DMD Exhibitors Say Traffic Is Light
It is unknown how many attendees were at the show's first day because the DMA does not release attendance figures, nor does it submit the show for third-party audits. However, several exhibitors said traffic was lighter because of the conflicting Catalog Conference in San Francisco.
Also, the sessions at this year's show are a solid five-minute walk away from the trade-show floor, whereas last year's sessions were adjacent to the exhibit hall.

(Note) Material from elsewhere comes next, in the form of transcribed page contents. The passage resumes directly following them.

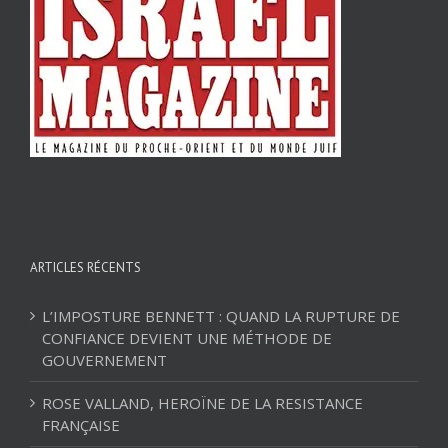
ARTICLES RÉCENTS
L’IMPOSTURE BENNETT : QUAND LA RUPTURE DE
CONFIANCE DEVIENT UNE MÉTHODE DE
GOUVERNEMENT
ROSE VALLAND, HEROÏNE DE LA RESISTANCE
FRANÇAISE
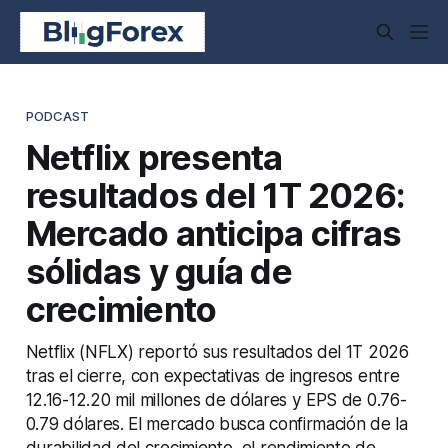
PODCAST
Netflix presenta
resultados del 1T 2026:
Mercado anticipa cifras
sólidas y guía de
crecimiento
Netflix (NFLX) reportó sus resultados del 1T 2026
tras el cierre, con expectativas de ingresos entre
12.16-12.20 mil millones de dólares y EPS de 0.76-
0.79 dólares. El mercado busca confirmación de la
durabilidad del crecimiento, el rendimiento de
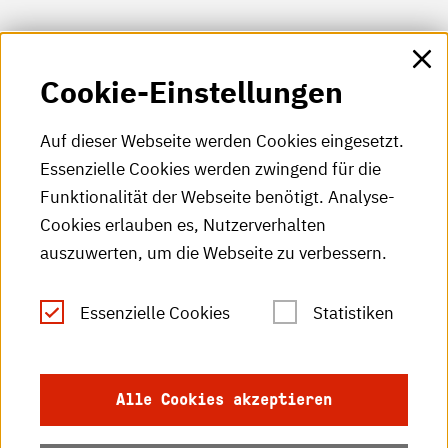
HKA-Shop
Cookie-Einstellungen
HKA-Videos
HKA-Podcast
Auf dieser Webseite werden Cookies eingesetzt.
Essenzielle Cookies werden zwingend für die
HKA-Publikationen
Funktionalität der Webseite benötigt. Analyse-
RSS-Feed
Cookies erlauben es, Nutzerverhalten
auszuwerten, um die Webseite zu verbessern.
Leichte Sprache
Essenzielle Cookies
Statistiken
Gebärdensprache
Impressum
Alle Cookies akzeptieren
Datenschutz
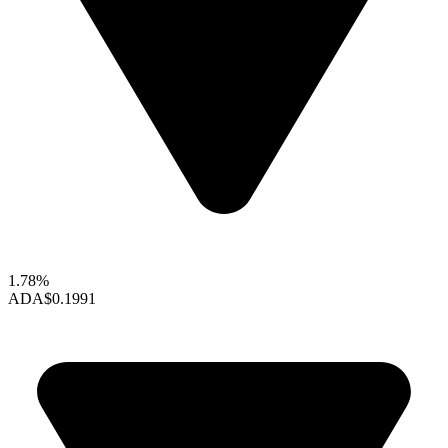
1.78%
ADA
$0.1991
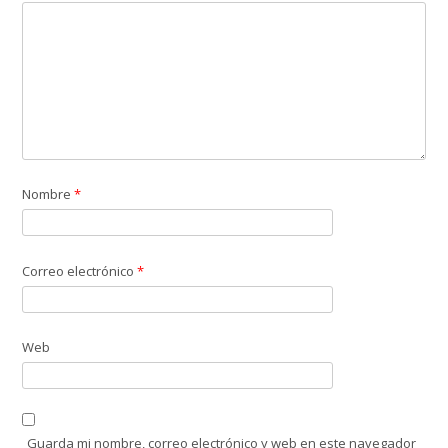
Nombre
*
Correo electrónico
*
Web
Guarda mi nombre, correo electrónico y web en este navegador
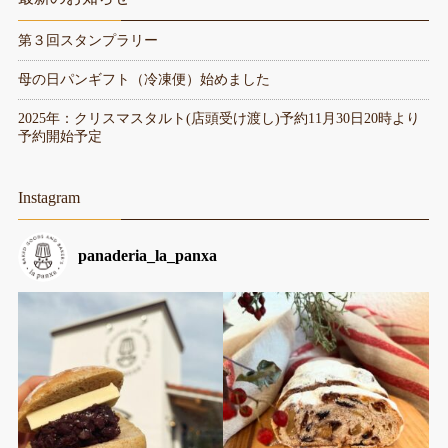
第３回スタンプラリー
母の日パンギフト（冷凍便）始めました
2025年：クリスマスタルト(店頭受け渡し)予約11月30日20時より
予約開始予定
Instagram
panaderia_la_panxa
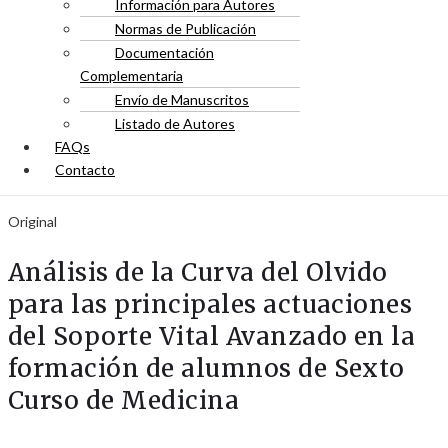
Información para Autores
Normas de Publicación
Documentación
Complementaria
Envío de Manuscritos
Listado de Autores
FAQs
Contacto
Original
Análisis de la Curva del Olvido
para las principales actuaciones
del Soporte Vital Avanzado en la
formación de alumnos de Sexto
Curso de Medicina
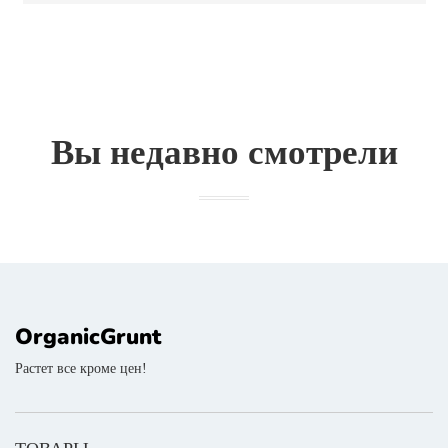
Вы недавно смотрели
OrganicGrunt
Растет все кроме цен!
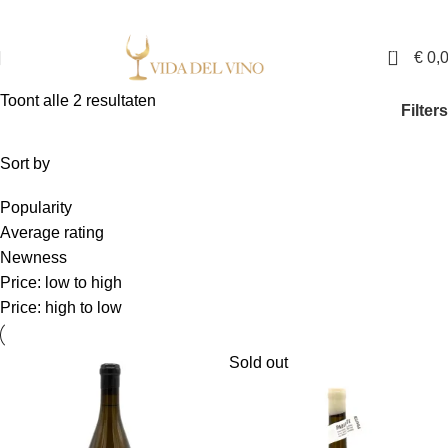
✓ Exclusieve wijnen in Nederland ✓ Gratis verzending vanaf €150,- ✓ Voor 17:00
uur besteld is binnen twee werkdagen in huis
0
€
0,
Toont alle 2 resultaten
Filters
Sort by
Popularity
Average rating
Newness
Price: low to high
Price: high to low
Sold out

Several people also commented that last year's show -- the first at Javits -- was much better.
"We were on the exterior rim last year -- and when sessions let out, the surge [in booth traffic] was immediate," said Craig Blake, an account director at direct mail and fulfillment services provider W.A. Wilde Co., Holliston, MA.
Blake said traffic at Wilde's booth "from noon to 3 was strong." However, he said, "You also have to do a lot of the pre-show stuff to drive the traffic." This year, Wilde mailed "Titanic" DVDs to trade-show attendees under the company's theme, "You will achieve blockbuster results with Wilde behind the scenes of your marketing strategy."
Traffic was better last year, "but we're getting good quality leads who look like they want to do business," said Paul Ercolino, director of sales at US Monitor, New City, NY.
"Attendance was moderate, but we heard that several people were red-eying from [the] catalog [show]," said Joe Frick, marketing manager at Adrea Rubin Marketing Inc., New York.
Michael Mazzone Jr., vice president of the wholesale division at Hugo Dunhill Mailing Lists Inc., New York, said traffic was better in the morning.
"Our aisle did very well, but our booth was right in front," he said. "This afternoon has been light."